Karp picked up the evidence bag. “Yeah, you’re probably right. But then what’s Stavros’s role?”
“He’s home with an electronic bracelet, isn’t he?” Jaxon asked.
“Yeah…so maybe this is something he can do on a computer from home,” Karp said.
“What if there was a sudden brownout that affected his electricity only?” Jaxon said.
Karp laughed. “I thought you guys didn’t do that sort of thing anymore.”
&n
bsp; “Vee half vays, my friend,” Jaxon said. “What about you? Going to stay home now?”
“Nope,” Karp said. “My kid…Lucy…is already at the cathedral with her boyfriend, and soon so will two thousand more people. Marlene’s going. You couldn’t stop her with a cathedral full of terrorists. This is her one and only chance to get that up close and personal with His Holiness. So I want to be there if anything happens. Besides, if I don’t think the Pope should call it off, how could I stay home? I’m going.”
“Figured as much,” Jaxon said. “Well, I’m going to talk to a couple of my guys who, like you said, I’d trust with my life. And then go find the head of the pontiff’s Swiss Guard security detail.”
“Swiss Guard? I thought those guys were ceremonial?
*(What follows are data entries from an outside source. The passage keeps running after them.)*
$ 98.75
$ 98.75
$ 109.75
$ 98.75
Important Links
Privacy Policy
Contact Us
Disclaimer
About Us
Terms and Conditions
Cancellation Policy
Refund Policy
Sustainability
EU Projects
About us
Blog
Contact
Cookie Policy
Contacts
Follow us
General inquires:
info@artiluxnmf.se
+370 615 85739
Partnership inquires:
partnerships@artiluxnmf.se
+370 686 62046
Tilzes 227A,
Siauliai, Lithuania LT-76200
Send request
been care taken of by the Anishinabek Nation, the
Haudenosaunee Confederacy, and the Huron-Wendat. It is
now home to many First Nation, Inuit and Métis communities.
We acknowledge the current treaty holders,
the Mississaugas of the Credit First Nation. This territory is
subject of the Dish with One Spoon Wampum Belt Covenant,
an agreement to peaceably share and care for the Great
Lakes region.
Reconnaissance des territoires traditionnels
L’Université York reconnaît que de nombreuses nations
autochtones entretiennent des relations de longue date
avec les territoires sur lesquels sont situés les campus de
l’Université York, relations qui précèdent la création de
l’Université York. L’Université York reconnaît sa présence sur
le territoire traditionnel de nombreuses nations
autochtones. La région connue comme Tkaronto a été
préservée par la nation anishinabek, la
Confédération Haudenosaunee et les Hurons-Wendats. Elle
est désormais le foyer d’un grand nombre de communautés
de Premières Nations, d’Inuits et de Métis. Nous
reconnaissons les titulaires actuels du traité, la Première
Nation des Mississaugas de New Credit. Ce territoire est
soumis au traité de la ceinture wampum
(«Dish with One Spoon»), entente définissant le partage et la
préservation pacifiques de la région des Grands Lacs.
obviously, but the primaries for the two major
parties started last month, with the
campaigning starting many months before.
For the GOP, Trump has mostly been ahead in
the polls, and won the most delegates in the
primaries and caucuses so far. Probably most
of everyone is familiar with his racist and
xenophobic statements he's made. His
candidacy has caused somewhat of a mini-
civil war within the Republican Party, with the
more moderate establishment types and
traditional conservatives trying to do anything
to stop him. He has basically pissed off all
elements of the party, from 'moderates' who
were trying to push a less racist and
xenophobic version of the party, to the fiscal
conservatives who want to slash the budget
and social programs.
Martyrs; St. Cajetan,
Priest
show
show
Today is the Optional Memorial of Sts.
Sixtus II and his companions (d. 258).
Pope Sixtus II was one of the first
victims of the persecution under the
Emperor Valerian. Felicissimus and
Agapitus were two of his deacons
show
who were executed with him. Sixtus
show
The metal helmets and pikes.”
“Some of what they do is ceremonial and medieval,” Jaxon said. “But they’ve changed with the times, too. They’re all former elite Swiss military and well trained.”
“Trust them?”
“Yeah. These guys are the Vatican’s version of the Untouchables. All Catholic. Impeccable reputations. Five hundred years of dedication to the Pope. If we can’t trust them, we might as well just give the world to Kane. Anyway, I want to find one of my best guys, K. C. Chalk, ex-Navy SEAL, and let him in on this…. What’s next for you?”
“I’m going to make a couple of calls, one to Denton,” Karp said. “He’ll know what to do as far as security outside the cathedral and on the motor route without tipping anybody else off.”
“Who else?”
“Detective Clarke Fairbrother. I think he was taking the day off, but maybe he’d like to keep an eye on his old friend Emil Stavros after the electricity goes out.”
“See you in a bit, then…. Oh, if you’re not the white king, then Marlene probably isn’t the white queen. So who is?”
This was the conclusion that Karp hadn’t wanted to reach. But his conversation with himself had served as a reminder that the terrorists in New Mexico weren’t just trying to kill John Jojola and Ned Blanchet. “That’s a big part of why I want to be down there…. I hate to say it, but I think the white queen is Lucy.”